→ TASK PROMPT:
Please return all lines in the listing holding the word "casing".

→ EXERCISE DATA:
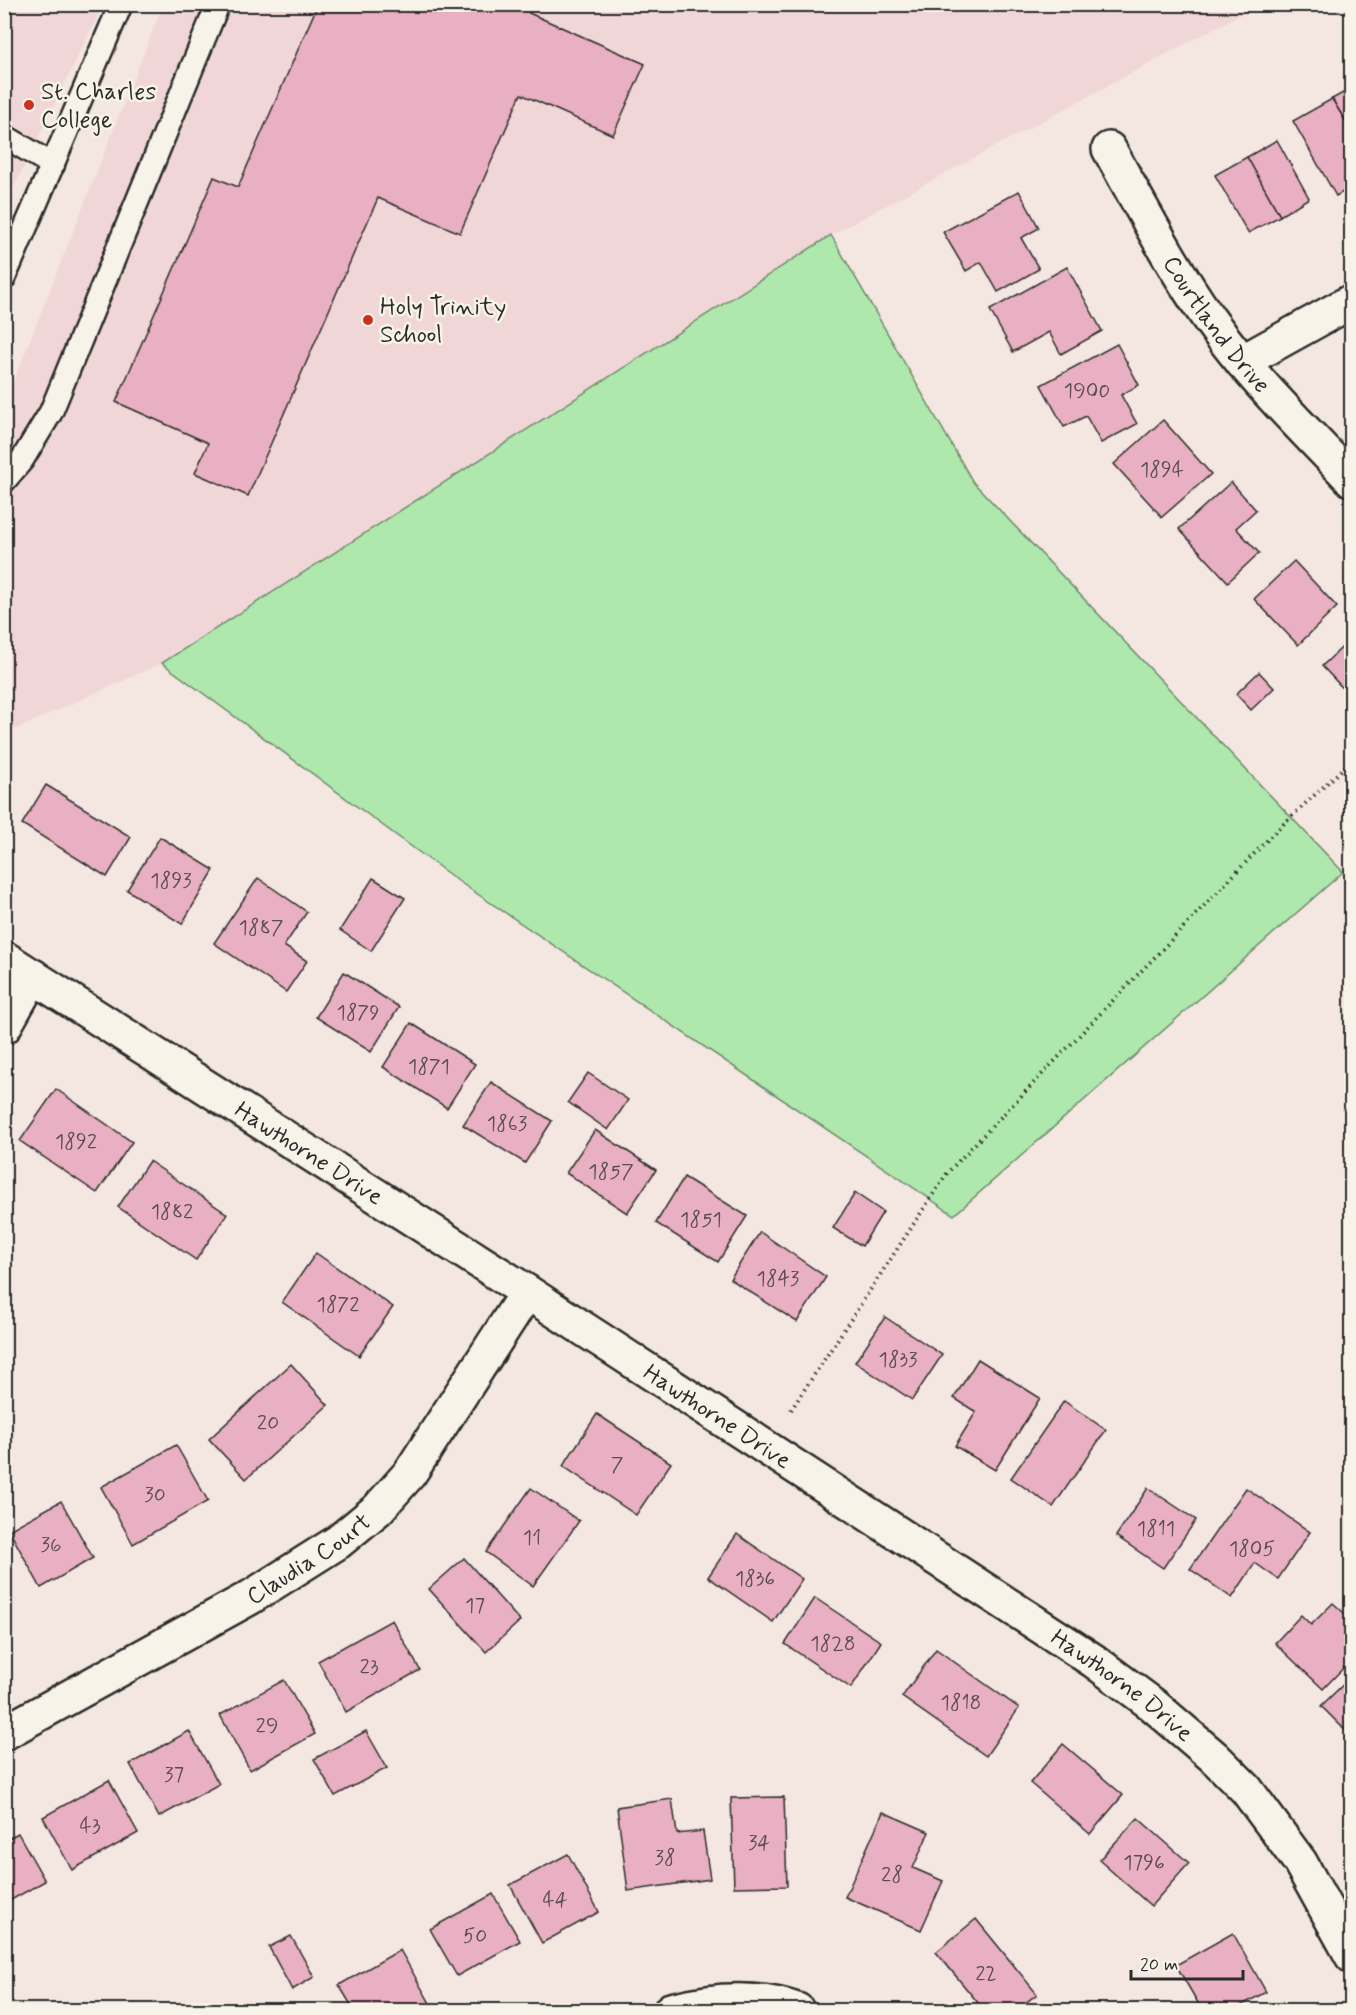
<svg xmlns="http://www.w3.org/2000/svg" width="1356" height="2015" font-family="Mynerve,sans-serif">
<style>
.built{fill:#f0d6d7}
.green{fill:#afe8ac;stroke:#6d8a6c;stroke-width:1.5}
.building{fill:#e8b0c2;stroke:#2b2b2b;stroke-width:1.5}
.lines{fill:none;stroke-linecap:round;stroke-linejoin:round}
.lane-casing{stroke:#2b2b2b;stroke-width:27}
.street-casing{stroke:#2b2b2b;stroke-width:38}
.path{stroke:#2b2b2b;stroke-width:4;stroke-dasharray:1.5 4.5;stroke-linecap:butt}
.lane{stroke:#f7f3e8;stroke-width:22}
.street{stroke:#f7f3e8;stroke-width:33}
.poi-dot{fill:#c8321e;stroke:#f7f3e8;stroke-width:2}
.labels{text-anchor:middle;stroke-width:5;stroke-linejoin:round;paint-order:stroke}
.number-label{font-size:21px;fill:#5a4c51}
.poi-label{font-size:24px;fill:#2b2b2b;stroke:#f7f3e8;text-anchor:start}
.street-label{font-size:24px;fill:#2b2b2b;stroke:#f7f3e8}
</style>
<rect width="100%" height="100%" fill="#f4e6e0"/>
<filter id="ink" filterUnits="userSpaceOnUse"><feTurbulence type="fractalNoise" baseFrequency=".0167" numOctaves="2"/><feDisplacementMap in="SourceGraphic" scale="12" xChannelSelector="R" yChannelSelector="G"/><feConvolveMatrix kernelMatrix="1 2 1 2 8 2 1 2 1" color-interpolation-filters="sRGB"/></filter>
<g filter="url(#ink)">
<g class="built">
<polygon points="5,5 103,5 5,205"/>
<polygon points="163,5 1257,5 831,235 162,663 5,734 4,406"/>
</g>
<polygon class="green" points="831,235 973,482 1343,872 954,1215 461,883 162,663"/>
<g class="building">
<polygon points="318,4 394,4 409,11 411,4 533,4 529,13 645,64 613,135 521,94 460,233 378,198 248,496 195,473 208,443 116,402 214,177 238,187"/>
<polygon points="1352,88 1352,132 1332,99"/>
<polygon points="1332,99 1352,132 1352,187 1336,196 1293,121"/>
<polygon points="1277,140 1309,198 1280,216 1247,157"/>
<polygon points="1247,157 1280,216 1248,233 1215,175"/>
<polygon points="1019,191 1039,228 1021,238 1039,269 998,292 981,262 966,271 943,232"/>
<polygon points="1067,267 1102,331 1061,354 1049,332 1013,352 990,310"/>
<polygon points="1117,344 1139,385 1121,395 1137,424 1101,443 1086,416 1064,427 1041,385"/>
<polygon points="1163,420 1211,474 1162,517 1114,464"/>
<polygon points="1231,482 1256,510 1236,528 1259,553 1228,582 1179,529"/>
<polygon points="1294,561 1337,607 1298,645 1254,599"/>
<polygon points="1352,638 1352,698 1322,666"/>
<polygon points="1259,672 1274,688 1251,710 1236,694"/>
<polygon points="46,785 131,837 107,877 22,824"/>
<polygon points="160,837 214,870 182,924 127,890"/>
<polygon points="258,878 307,912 284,946 307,961 286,992 214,943"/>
<polygon points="373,878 405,898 371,951 340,930"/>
<polygon points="344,972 399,1007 371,1052 316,1017"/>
<polygon points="411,1023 475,1064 447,1108 383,1067"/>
<polygon points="588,1073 628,1100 608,1130 568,1102"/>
<polygon points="491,1082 552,1121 525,1163 463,1125"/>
<polygon points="56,1089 132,1142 97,1193 20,1141"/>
<polygon points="595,1130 656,1170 627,1213 566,1173"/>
<polygon points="149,1161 227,1214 196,1260 118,1207"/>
<polygon points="684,1177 747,1216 718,1262 656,1223"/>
<polygon points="855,1193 883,1212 862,1246 833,1228"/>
<polygon points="760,1232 826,1277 797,1322 730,1279"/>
<polygon points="316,1253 393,1307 359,1356 282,1302"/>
<polygon points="885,1317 942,1355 912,1400 855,1362"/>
<polygon points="978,1359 1040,1398 995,1470 955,1446 976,1412 954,1398"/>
<polygon points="291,1364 328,1405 246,1479 209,1439"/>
<polygon points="1064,1401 1106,1430 1053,1507 1011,1478"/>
<polygon points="597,1414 671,1463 636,1515 563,1466"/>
<polygon points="176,1445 208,1501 133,1544 101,1487"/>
<polygon points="531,1488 579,1521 533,1586 486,1552"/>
<polygon points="1148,1488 1196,1520 1163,1568 1116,1536"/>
<polygon points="1246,1488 1310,1532 1278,1579 1255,1563 1232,1598 1190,1569"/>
<polygon points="61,1501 93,1558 41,1588 9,1530"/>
<polygon points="737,1534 802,1579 773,1622 708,1577"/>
<polygon points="464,1558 520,1621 486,1652 429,1589"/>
<polygon points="4,1592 10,1601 4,1604"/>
<polygon points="815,1598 881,1642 851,1688 785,1644"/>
<polygon points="1333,1603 1352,1620 1352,1659 1323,1689 1275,1643 1301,1615 1311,1625"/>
<polygon points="392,1620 420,1670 346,1712 318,1661"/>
<polygon points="936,1649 1019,1708 986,1756 902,1697"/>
<polygon points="1352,1676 1352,1737 1321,1706"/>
<polygon points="284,1680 315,1734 250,1770 220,1715"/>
<polygon points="189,1731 219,1784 159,1817 130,1764"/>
<polygon points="366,1731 387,1768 335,1796 314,1759"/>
<polygon points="1063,1744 1123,1795 1090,1834 1030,1783"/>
<polygon points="109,1780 138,1833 72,1870 43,1817"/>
<polygon points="784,1797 787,1886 734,1887 731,1798"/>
<polygon points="672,1799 677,1834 703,1831 710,1879 628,1891 617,1807"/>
<polygon points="883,1812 929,1832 913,1868 943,1881 921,1930 845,1897"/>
<polygon points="1138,1818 1189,1863 1151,1906 1099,1860"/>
<polygon points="18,1833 45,1881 4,1904 4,1841"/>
<polygon points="568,1854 599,1912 542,1943 510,1885"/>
<polygon points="493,1894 520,1941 457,1976 430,1929"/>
<polygon points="976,1919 1037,1994 1016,2010 984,2010 936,1952"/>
<polygon points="1233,1933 1266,1992 1233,2010 1202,2010 1176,1965"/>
<polygon points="291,1936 314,1977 292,1990 269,1947"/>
<polygon points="400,1950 431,2005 421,2010 354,2010 339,1985"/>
</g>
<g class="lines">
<defs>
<g id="lane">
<polyline points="4,136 53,165"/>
<polyline points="4,278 121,4"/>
<polyline points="4,481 22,460 51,412 218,4"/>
</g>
<g id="street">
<path id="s1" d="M1109 149C1141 206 1171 265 1209 319 1250 377 1303 428 1352 480"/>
<polyline points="1242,362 1352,301"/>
<path id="s2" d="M4 958 527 1292 1094 1661 1152 1704 1214 1757 1246 1789 1300 1862 1352 1956"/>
<polyline points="4,1027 33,976"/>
<path id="s3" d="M4 1733 251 1597 338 1542 378 1509 410 1473 527 1292"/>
<path d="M671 2010C713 1999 756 1996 797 2010"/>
</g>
</defs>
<use href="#lane" class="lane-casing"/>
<use href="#street" class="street-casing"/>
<polyline class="path" points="791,1410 948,1172 1276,831 1352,760"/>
<use href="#lane" class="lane"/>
<use href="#street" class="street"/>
</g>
</g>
<g class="poi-dot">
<circle cx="29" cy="105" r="6"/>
<circle cx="368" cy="320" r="6"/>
</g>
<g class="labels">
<g class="number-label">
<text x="1087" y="397">1900</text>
<text x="1162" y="476">1894</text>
<text x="171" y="887">1893</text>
<text x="261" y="934">1887</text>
<text x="358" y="1019">1879</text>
<text x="429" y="1073">1871</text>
<text x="507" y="1130">1863</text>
<text x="76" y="1148">1892</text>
<text x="611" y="1178">1857</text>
<text x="172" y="1218">1882</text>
<text x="701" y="1226">1851</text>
<text x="778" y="1285">1843</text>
<text x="338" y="1311">1872</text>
<text x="898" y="1366">1833</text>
<text x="268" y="1429">20</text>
<text x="617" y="1471">7</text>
<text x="155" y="1501">30</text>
<text x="1156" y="1535">1811</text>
<text x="532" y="1544">11</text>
<text x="51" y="1551">36</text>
<text x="1252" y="1555">1805</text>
<text x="755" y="1585">1836</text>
<text x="475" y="1612">17</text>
<text x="833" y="1650">1828</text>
<text x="369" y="1673">23</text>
<text x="961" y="1709">1818</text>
<text x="267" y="1732">29</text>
<text x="174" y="1781">37</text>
<text x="90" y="1832">43</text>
<text x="759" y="1849">34</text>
<text x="665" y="1864">38</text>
<text x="1144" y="1869">1796</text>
<text x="892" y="1881">28</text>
<text x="555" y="1906">44</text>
<text x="475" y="1942">50</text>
<text x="986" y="1980">22</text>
</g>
<g class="poi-label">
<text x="41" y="99">St. Charles<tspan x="41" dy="28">College</tspan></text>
<text x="380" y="314">Holy Trinity<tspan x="380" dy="28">School</tspan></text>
</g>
<g class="street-label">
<text dy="8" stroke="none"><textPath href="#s1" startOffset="206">Courtland Drive</textPath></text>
<text dy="8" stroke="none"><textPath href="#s2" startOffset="362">Hawthorne Drive</textPath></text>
<text dy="8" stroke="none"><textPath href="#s2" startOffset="848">Hawthorne Drive</textPath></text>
<text dy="8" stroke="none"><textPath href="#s3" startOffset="351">Claudia Court</textPath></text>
<text dy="8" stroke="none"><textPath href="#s2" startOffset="1334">Hawthorne Drive</textPath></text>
</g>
</g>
<rect width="1356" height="2015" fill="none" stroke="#f7f3e8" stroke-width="24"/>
<rect x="12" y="12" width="1332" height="1991" fill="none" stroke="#2b2b2b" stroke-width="2" filter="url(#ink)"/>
<path d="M1131 1970v9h112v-9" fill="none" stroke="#2b2b2b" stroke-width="3"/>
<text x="1140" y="1970" font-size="18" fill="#2b2b2b" stroke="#f7f3e8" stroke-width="4.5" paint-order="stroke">20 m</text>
</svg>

→ ANSWER FOR THIS EXERCISE:
.lane-casing{stroke:#2b2b2b;stroke-width:27}
.street-casing{stroke:#2b2b2b;stroke-width:38}
<use href="#lane" class="lane-casing"/>
<use href="#street" class="street-casing"/>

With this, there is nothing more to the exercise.